The one you will use. Cost, feel, and wear will impact how likely you are to adequately use your sunscreen. Look for one you like and the benefits of regular, adequate use are likely to outweigh the potential drawbacks. If you want to go deep into the research, here is a great resource.
 From EWG.org

But still…Mineral vs Chemical?

People with ichthyosis have a malfunctioning skin barrier. Everything we apply, we absorb--to a much greater degree than unaffected skin. The most toxic chemicals to avoid are Oxybenzone and Octinoxate.  Mineral sunscreens usually skip the most problematic chemicals in favor of zinc and/or titanium dioxide. The downside to mineral sunscreen is often user experience—they can be thick, white, chalky, and cakey. You can search for any particular sunscreen and get safety scores here.

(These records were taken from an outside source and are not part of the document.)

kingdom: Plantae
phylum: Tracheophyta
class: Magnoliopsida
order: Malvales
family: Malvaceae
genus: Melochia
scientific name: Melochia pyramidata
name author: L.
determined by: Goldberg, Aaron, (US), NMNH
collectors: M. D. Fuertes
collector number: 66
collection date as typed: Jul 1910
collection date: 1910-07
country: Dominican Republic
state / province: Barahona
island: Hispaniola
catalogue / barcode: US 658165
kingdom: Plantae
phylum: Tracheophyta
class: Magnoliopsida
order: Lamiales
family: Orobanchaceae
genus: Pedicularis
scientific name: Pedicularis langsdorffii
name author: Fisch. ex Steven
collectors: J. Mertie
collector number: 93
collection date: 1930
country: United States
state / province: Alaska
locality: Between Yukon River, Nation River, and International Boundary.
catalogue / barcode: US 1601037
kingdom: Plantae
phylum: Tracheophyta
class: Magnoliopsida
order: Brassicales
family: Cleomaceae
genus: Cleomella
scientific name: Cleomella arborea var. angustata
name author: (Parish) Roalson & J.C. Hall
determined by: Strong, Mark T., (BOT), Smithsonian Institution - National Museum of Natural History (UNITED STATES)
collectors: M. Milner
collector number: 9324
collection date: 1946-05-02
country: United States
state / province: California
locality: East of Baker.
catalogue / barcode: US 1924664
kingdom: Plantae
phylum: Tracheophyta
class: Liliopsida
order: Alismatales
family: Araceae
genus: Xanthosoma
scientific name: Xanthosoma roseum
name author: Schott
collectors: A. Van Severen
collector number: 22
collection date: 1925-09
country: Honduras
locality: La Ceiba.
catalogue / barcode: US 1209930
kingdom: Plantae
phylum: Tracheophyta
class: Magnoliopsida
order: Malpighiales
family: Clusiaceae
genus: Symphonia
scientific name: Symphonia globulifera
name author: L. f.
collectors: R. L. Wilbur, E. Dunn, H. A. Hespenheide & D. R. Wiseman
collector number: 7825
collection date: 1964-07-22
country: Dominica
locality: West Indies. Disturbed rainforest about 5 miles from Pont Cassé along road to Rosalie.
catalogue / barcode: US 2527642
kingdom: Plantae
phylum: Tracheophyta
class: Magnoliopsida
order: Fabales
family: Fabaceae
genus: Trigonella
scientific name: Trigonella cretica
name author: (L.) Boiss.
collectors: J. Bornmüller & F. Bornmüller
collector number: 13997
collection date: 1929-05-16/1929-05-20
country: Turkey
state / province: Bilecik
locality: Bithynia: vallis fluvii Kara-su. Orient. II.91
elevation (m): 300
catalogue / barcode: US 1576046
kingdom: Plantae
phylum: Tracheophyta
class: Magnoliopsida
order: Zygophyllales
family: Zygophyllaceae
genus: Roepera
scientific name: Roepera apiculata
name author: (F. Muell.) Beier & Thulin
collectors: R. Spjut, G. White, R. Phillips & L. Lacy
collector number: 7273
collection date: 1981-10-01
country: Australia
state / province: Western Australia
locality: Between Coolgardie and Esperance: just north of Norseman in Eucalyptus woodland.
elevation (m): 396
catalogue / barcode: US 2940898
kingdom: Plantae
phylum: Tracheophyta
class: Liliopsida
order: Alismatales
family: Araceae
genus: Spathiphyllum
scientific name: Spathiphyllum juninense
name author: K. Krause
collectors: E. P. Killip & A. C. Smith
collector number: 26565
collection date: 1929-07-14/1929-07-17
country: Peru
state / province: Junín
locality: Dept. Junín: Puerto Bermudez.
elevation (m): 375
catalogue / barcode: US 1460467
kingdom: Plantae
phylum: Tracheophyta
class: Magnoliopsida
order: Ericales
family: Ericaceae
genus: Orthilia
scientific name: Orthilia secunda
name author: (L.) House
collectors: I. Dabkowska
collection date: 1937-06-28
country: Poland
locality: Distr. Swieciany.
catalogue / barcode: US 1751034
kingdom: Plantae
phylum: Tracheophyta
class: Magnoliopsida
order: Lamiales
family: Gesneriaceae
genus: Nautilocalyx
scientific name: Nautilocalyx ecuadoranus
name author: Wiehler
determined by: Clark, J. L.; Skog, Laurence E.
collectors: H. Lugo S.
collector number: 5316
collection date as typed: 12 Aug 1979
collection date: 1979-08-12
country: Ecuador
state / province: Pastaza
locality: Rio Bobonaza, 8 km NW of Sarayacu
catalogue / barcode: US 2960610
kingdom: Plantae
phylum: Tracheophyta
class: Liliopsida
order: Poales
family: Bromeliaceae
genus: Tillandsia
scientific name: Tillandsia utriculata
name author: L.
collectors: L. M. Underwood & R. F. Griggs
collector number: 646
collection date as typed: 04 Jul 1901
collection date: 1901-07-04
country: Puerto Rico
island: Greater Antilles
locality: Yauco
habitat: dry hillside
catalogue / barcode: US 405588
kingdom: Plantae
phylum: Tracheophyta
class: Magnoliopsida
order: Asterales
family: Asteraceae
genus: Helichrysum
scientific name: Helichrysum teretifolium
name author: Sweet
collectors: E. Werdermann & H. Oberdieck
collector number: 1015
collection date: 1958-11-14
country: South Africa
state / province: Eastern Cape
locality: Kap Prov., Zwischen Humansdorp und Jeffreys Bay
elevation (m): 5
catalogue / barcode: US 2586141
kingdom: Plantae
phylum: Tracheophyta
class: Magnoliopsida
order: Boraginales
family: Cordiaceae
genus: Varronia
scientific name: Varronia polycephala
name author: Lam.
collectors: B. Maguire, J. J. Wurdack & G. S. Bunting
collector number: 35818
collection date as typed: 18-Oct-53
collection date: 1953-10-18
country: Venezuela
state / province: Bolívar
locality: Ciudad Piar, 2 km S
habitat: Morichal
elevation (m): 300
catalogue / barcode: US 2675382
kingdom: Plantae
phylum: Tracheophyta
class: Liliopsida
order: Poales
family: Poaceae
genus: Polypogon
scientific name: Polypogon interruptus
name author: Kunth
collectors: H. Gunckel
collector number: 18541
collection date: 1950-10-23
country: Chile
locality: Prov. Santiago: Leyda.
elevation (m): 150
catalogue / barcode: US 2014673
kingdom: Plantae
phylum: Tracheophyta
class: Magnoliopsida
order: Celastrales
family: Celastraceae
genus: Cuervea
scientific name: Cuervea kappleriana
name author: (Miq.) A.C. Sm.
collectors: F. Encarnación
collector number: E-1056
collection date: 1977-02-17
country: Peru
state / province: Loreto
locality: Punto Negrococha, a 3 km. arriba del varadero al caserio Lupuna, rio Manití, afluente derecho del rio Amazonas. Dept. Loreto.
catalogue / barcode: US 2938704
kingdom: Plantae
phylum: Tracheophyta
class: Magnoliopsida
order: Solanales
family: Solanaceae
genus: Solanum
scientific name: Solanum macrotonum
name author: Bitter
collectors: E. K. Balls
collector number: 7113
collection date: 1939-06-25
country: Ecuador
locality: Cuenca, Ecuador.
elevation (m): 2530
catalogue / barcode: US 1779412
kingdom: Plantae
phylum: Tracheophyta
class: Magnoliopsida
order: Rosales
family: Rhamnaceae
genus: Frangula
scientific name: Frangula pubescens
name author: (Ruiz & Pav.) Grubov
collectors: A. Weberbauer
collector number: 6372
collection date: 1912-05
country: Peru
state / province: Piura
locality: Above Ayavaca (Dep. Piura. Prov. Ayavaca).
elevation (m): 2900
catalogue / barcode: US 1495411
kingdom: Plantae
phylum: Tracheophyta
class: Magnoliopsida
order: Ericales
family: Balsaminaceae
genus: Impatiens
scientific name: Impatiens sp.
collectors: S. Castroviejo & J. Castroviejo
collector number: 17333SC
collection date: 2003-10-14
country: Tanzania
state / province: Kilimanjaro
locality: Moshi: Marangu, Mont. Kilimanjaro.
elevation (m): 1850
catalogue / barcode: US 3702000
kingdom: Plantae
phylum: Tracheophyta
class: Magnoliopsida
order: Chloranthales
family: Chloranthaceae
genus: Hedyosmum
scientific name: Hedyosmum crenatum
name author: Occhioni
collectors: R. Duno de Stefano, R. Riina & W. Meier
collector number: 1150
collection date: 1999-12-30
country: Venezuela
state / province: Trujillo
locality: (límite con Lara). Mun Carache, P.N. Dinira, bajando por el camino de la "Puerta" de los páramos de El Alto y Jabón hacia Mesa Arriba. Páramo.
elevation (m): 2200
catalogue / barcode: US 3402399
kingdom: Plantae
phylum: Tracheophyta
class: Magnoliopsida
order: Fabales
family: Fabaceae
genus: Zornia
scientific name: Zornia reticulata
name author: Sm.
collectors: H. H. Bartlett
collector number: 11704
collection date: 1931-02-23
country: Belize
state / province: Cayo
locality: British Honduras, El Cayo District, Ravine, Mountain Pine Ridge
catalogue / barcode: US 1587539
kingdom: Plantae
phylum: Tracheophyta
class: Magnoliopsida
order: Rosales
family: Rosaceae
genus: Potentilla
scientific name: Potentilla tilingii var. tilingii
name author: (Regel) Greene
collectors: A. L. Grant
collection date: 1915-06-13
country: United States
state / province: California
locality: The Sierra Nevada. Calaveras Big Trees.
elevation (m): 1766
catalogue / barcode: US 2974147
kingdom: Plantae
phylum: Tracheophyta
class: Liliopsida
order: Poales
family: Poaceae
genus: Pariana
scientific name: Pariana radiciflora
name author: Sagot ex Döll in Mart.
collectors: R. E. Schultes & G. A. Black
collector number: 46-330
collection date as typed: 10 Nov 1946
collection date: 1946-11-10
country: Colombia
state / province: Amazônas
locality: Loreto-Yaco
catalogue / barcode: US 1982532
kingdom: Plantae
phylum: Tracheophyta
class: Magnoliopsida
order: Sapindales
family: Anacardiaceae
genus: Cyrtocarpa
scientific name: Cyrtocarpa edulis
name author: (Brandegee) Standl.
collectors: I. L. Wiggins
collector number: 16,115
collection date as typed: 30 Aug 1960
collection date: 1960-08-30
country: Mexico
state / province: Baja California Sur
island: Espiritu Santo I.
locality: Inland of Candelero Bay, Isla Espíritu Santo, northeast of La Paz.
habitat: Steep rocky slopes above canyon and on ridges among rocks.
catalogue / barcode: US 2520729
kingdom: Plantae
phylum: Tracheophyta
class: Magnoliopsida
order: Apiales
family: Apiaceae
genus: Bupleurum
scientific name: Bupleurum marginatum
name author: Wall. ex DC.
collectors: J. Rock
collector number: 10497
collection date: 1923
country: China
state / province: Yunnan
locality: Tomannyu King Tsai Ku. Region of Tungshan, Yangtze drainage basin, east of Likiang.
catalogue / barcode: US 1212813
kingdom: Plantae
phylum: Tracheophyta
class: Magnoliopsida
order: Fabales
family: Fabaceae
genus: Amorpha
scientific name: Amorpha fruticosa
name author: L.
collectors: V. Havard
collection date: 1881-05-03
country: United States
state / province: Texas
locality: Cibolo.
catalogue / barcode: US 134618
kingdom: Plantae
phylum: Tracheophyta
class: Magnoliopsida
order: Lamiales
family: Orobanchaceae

What are the risks for each active ingredient?

From ReefRepair.com, citing EWG SKinDeep ratings











So do I need to look like a ghost?

“Clean chemical” sunscreens avoid the worst offenders and are much less likely to leave a white cast. Avobenzone is considered “clean chemical”—if you want chemical, look for this active.


Look for sunscreens that are SPF 15 – SPF 50. Anything higher than 50 is unlikely to offer benefits and could have greater health risks.

Watch Expiration Dates

The active ingredients in ALL sunscreens degrade over time and render them useless. Degradation of your sunscreen begins once it’s compounded, then accelerates when you open it, and speeds up more if it’s stored in heat and light. When you buy your sunscreen, make sure the expiration is clear, and consider using permanent marker for reminders of when to toss, especially if you have several identical items. Don’t store sunscreen in your car. Don’t use sunscreen that’s been open more than 12 months.

Sprays and powders just increase your risks

Sprays and  powders feature all the risks of creams and add another—inhalation. If absorption is the enemy, ingestion is a supervillain. Avoid aerosols and powders, due to safety concerns around inhaling nanoparticles of the active ingredients.

What about shade and clouds?

Getting out of direct sun is helpful for reducing (not eliminating) UV exposure and for temperature management. But keep in mind UV light is still reflecting all around you. Partially cloudy skies, for example, have been shown to increase UV-B rays 25%!

Other helpful things

  • Sunglasses that are polarized have excellent anti-glare properties which will shield your eyes from direct sunlight and harmful reflections.
  • Lip balm with mineral sunscreen is a good choice since anything on your mouth is likely to get a bit ingested.
  • Sun umbrellas will be thicker than most rain umbrellas and designed to maximize UV blockage.

This information is provided as a service to patients and parents of patients who have ichthyosis.  It is not intended to supplement appropriate medical care, but instead to complement that care with guidance in practical issues facing patients and parents.  Neither FIRST, its Board of Directors, Medical & Scientific Advisory Board, Board of Medical Editors, nor Foundation staff and officials endorse any treatments or products reported here.  All issues pertaining to the care of patients with ichthyosis should be discussed with a dermatologist experienced in the treatment of their skin disorder.